4. Return `runId` alongside `workflowId` during transition.

## Response shapes

### Document

```json theme={null}
{
  "documentId": "ocr_...",
  "phase": "complete",
  "activeRunId": "lifecycle-ocr_...-1700000000000",
  "updatedAt": 1700000000000
}
```

### Run

```json theme={null}
{
  "runId": "lifecycle-ocr_...-1700000000000",
  "documentId": "ocr_...",
  "phase": "complete",
  "startedAt": 1700000000000,
  "updatedAt": 1700000012345,
  "completedAt": 1700000012345,
  "error": null
}
```

Clients can derive "last successful run" from sorted runs; server does not need a special field.

### Response

```json theme={null}
{
  "documentId": "ocr_...",
  "runIdUsed": "lifecycle-ocr_...-1700000000000",
  "answer": "Total revenue is ...",
  "citations": [],
  "costUsd": 0.0012
}
```

## Data model plan

### Phase 1 (no schema migration)

Build `/runs` from:

1. `meta.active_workflow_id` (active run)
2. `document_log` workflow events (`workflow_complete`, `workflow_error`)
3. upload/reparse lifecycle response metadata where available

This is best-effort historical coverage.

### Phase 2 (recommended)

Add first-class `runs` table:

```sql theme={null}
CREATE TABLE runs (
  run_id TEXT PRIMARY KEY,
  document_id TEXT NOT NULL,
  phase TEXT NOT NULL,
  started_at INTEGER NOT NULL,
  updated_at INTEGER NOT NULL,
  completed_at INTEGER,
  error TEXT
);
CREATE INDEX idx_runs_document ON runs(document_id, started_at DESC);
```

On workflow lifecycle hooks (`start/progress/complete/error`), upsert `runs`.

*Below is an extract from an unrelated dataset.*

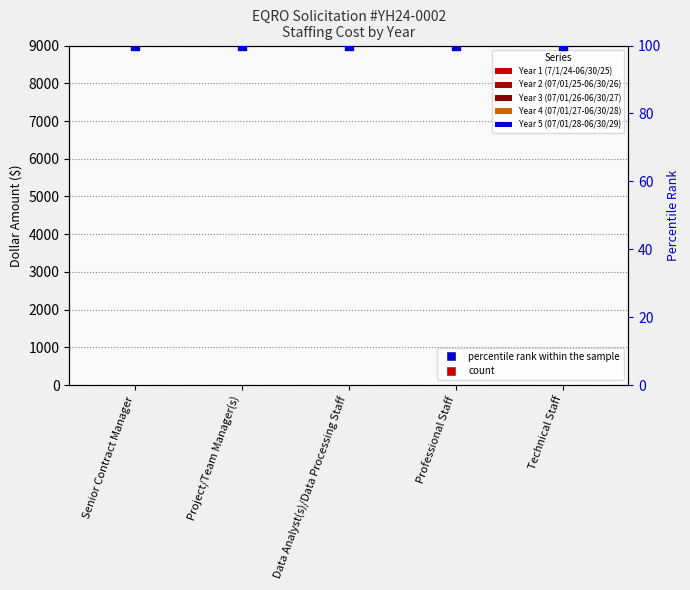

Which series reaches the maximum Y coordinate?

percentile rank within the sample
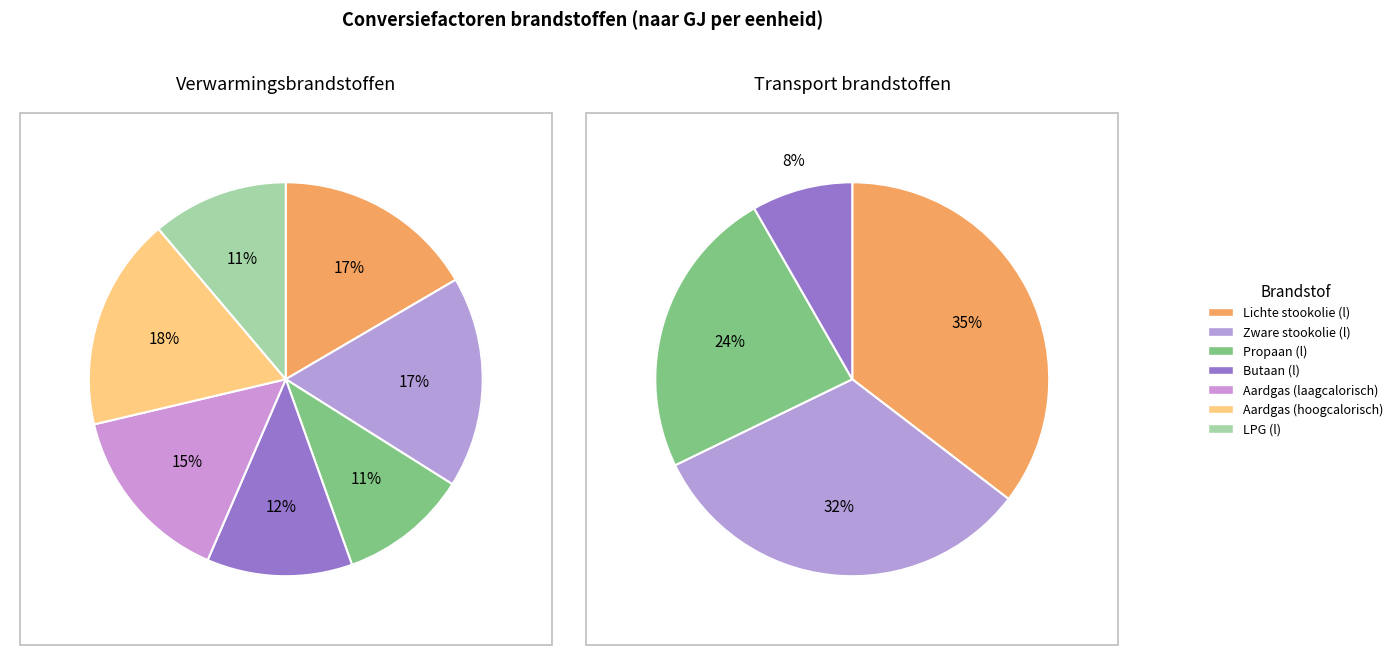

What is the total percentage of Propaan (l) and Butaan (l)?

22.5%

## Cursoring model (Partykit-style lifecycle)

Use `document_log.seq` as cursor:

1. client stores `lastSeq`
2. requests `GET /events?after=<lastSeq>`
3. receives ordered events
4. updates cursor

This mirrors durable-entity event streaming patterns used in collaborative systems.

## Implementation task list

1. Add `/v1/documents/:documentId/runs` and `/v1/documents/:documentId/runs/:runId`.
2. Add `/v1/documents/:documentId/events` with `after` cursor over `document_log.seq`.
3. Add `/v1/documents/:documentId/responses` and `:stream`.
4. Add compatibility mappings from existing `/document` routes.
5. Add contract tests: document fetch, runs list, events cursor, completion alias parity.
6. Add schema migration for `runs` table (phase 2).
7. Update SDK docs/examples to prefer document-first terminology.